Aim of the exercise: Your reply must contain the full listing below, reproduced exactly, but no pictures.

Data provided:
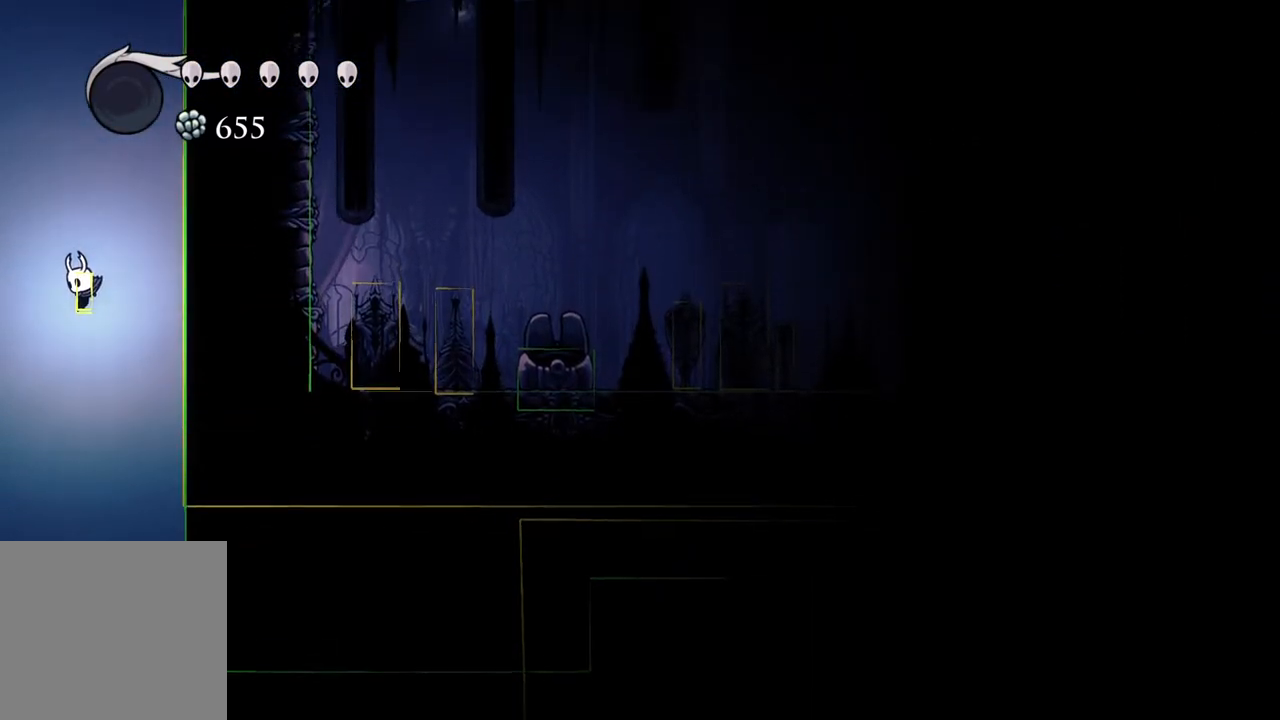
{"buttons": [], "left_stick": "up", "right_stick": "center", "events": []}
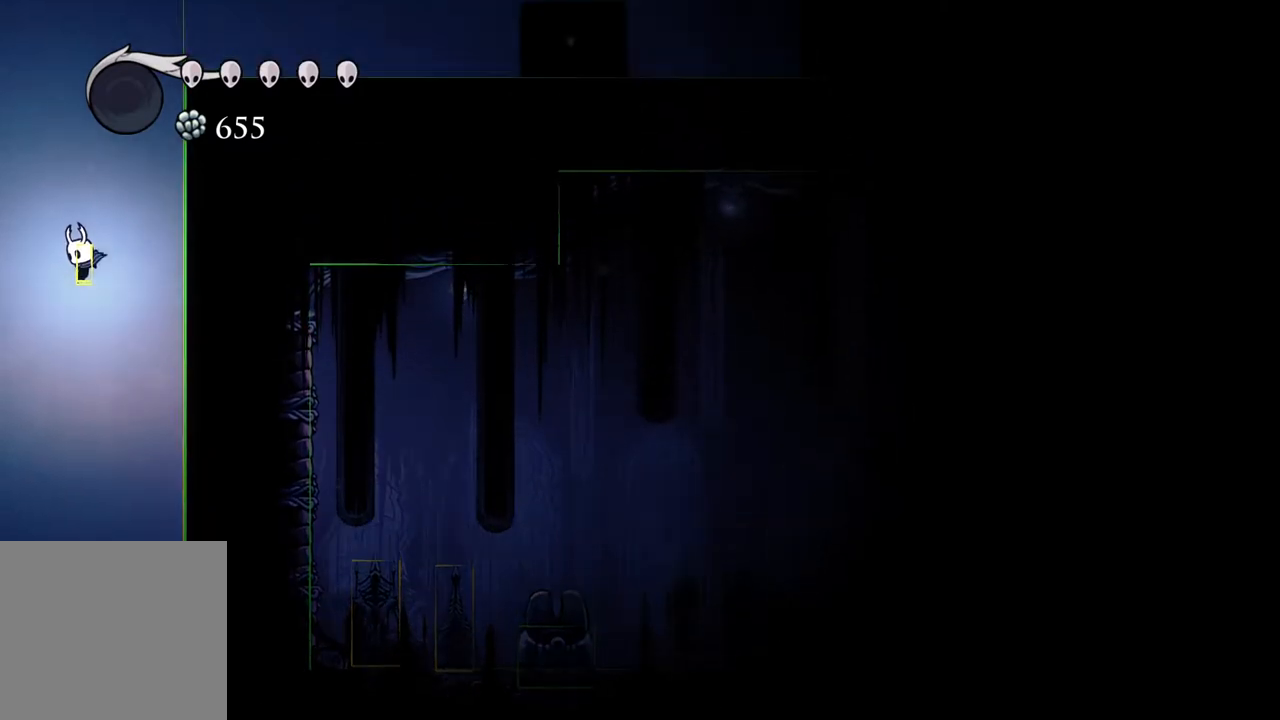
{"buttons": [], "left_stick": "up", "right_stick": "center", "events": []}
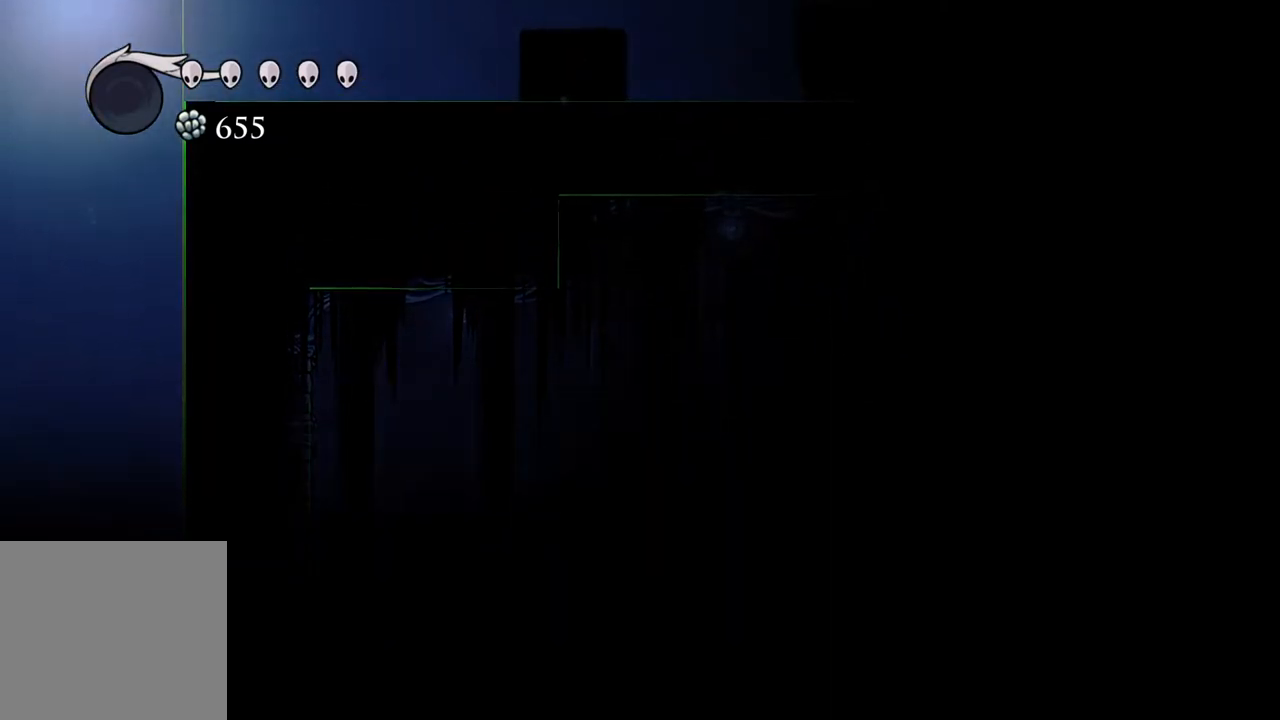
{"buttons": [], "left_stick": "center", "right_stick": "center", "events": [[50, "left_stick", "center"]]}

Response to this task:
{"buttons": [], "left_stick": "up", "right_stick": "center", "events": []}
{"buttons": [], "left_stick": "up", "right_stick": "center", "events": []}
{"buttons": [], "left_stick": "center", "right_stick": "center", "events": [[50, "left_stick", "center"]]}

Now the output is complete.